For those of you of a certain age, the title of this blog post may bring back some memories of the REM album of the same name. As I was sharing my album collection with my eldest son, I came across this album and the title struck a chord with me as to the issues we are facing today in cybersecurity.
In our current threat environment, our systems are inundated by new, old and evolving threats on an hourly basis. The threat actors behind many of these threats are becoming more sophisticated and persistent in how they try to breach our systems. We also have a proliferation of different security solutions addressing different types of threats. While these solutions may be effective in their own right, they are also operating in relatively siloed environments requiring unique training, skills and even tools to manage them. With the migration of many companies from on-premise systems to the cloud we now face the challenge of securing hybrid environments, which in turn require unique solutions to address those challenges.
As if the above did not present already overstrained cybersecurity teams with enough challenges, the COVID-19 pandemic has further exasperated the situation. With many people working remotely during the pandemic, security teams are left struggling to determine how best to deal with the demands of securing a remote workforce. Many more staff than ever before are now accessing systems remotely, and security teams need to confidently ensure those accessing organization systems and data are who they claim to be.
The traditional response to cope with increased workload was to simply recruit more people to get the work done. However, the increased importance placed by many organizations on cybersecurity has resulted in a corresponding increase in the demand for skilled cybersecurity professionals. This increasing demand from a finite limit of resources has led to an acute skills gap and skills crisis within the cybersecurity industry. We simply do not have enough people and with the right skills for every organization to address their cybersecurity challenges.
All of the above has led to a perfect storm within many cybersecurity teams where overworked and overstressed staff are struggling to meet the demands placed on them, and in some cases leaving the industry rather than face burn-out. This, of course, in turn leads to adding more strain on an already creaking system.

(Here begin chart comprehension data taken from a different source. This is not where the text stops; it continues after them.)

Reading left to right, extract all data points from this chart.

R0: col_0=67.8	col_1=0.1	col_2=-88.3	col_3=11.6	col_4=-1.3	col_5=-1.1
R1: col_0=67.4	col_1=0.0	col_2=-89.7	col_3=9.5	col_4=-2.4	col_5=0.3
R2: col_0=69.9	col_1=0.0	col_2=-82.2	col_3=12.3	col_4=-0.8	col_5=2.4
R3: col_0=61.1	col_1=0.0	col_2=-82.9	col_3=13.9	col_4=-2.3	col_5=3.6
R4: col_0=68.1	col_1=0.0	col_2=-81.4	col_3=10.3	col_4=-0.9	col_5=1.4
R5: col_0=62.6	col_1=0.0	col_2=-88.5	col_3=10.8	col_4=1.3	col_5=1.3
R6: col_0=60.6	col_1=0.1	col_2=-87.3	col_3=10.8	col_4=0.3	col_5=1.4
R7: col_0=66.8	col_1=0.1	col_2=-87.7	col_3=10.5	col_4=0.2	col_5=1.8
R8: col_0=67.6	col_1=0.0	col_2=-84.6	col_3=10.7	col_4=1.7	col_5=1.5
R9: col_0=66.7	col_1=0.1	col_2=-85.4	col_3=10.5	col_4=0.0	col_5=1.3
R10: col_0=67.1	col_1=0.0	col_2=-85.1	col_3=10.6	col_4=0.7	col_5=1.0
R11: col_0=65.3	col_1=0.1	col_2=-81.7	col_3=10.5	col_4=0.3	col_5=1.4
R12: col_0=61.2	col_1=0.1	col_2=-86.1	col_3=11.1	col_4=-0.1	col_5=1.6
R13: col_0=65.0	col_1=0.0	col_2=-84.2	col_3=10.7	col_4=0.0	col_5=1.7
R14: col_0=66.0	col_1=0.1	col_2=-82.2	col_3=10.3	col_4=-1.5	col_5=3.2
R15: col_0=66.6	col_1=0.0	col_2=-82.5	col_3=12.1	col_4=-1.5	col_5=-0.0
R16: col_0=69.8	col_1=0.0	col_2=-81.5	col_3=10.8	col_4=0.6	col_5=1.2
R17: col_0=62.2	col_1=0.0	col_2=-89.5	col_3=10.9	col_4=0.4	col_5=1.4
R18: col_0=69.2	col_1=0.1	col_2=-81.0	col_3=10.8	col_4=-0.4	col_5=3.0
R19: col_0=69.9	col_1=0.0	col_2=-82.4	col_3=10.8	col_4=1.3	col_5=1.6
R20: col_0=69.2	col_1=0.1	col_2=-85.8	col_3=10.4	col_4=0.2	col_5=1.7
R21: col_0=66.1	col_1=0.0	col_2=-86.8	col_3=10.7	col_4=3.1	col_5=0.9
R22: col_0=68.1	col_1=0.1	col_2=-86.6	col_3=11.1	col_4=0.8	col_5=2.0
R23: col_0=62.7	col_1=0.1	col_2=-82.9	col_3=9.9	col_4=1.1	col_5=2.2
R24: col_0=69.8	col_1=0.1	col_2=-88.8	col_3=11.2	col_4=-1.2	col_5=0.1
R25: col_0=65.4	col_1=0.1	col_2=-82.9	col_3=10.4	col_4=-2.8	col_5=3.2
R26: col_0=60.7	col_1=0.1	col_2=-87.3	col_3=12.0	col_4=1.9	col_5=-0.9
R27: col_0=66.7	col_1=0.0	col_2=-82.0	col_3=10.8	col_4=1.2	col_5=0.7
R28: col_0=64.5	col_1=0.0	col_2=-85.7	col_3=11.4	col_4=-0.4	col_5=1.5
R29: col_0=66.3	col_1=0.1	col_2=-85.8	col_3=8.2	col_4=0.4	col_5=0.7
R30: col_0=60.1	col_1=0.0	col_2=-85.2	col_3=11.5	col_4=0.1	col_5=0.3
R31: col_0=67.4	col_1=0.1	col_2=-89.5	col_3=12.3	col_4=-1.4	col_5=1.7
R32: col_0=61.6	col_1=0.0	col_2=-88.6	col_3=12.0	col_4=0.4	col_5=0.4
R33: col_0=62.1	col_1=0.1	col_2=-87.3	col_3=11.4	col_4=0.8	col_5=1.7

This is where my thoughts on “Automatic for the People” came to mind. In 1913 Henry Ford introduced the first production line into his motor factories. This was to prove a significant step in not just the motor car industry, but also across all industries that quickly adapted the idea and applied it to their industries. The production line automated a lot of the processes involved in assembling a car and allowed routine and repetitive tasks to be completed more quickly. The automated production line enabled Henry Ford to reduce the amount of time it took to assemble a car from more than 12 hours to just over 90 minutes. Over 100 years later that production line has been made even more efficient by the use of robots completing repetitive and boring tasks, while freeing workers up to focus on other more complex tasks.
Within our cybersecurity operations we need to look at more effective ways as to how we can automate simple, predictable, and repetitive tasks. This should not only enable us to react better and more quickly to the threats that face our organizations, but it will also free up skilled and expensive staff to focus their skills on other valuable projects.
Automation solutions can also be a security control in itself by ensuring key tasks are done effectively and on time. We all are aware of various websites suffering the embarrassing and reputation-damaging situation of their TLS/SSL certificates expiring. Having the process of managing digital certificates fully automated ensures that there is a clear picture of where all the certificates are, whether that be on websites, for signing code, for managing IoT devices or providing secure access for remote users. That overview will ensure that certificates can be renewed and refreshed in a timely and appropriate fashion, and even just as importantly, revoked when required.
Adhering to the old model of managing certificates by either using a spreadsheet to track the above, or employing email and calendar reminders, is not sufficient in today’s challenging environment. There is still too much emphasis on manual intervention with the associated risks of human errors and omission. Also, digital certificates are needed everywhere in today’s distributed and cloud environments, making manual certificate management an overwhelming task, one made prone to error by the sheer volumes alone. Discovery and automation solutions of the certificate lifecycle is a must for organizations to adopt, and they need to make it a priority in the next 6–12 months.
Circling back to being inspired by the album Automatic for the People, if we continue to live in “Ignoreland” without automation, we will end up where “Everybody Hurts.” But with proper “Drive” for cybersecurity automation, we can end up in a situation where “Sweetness Follows.”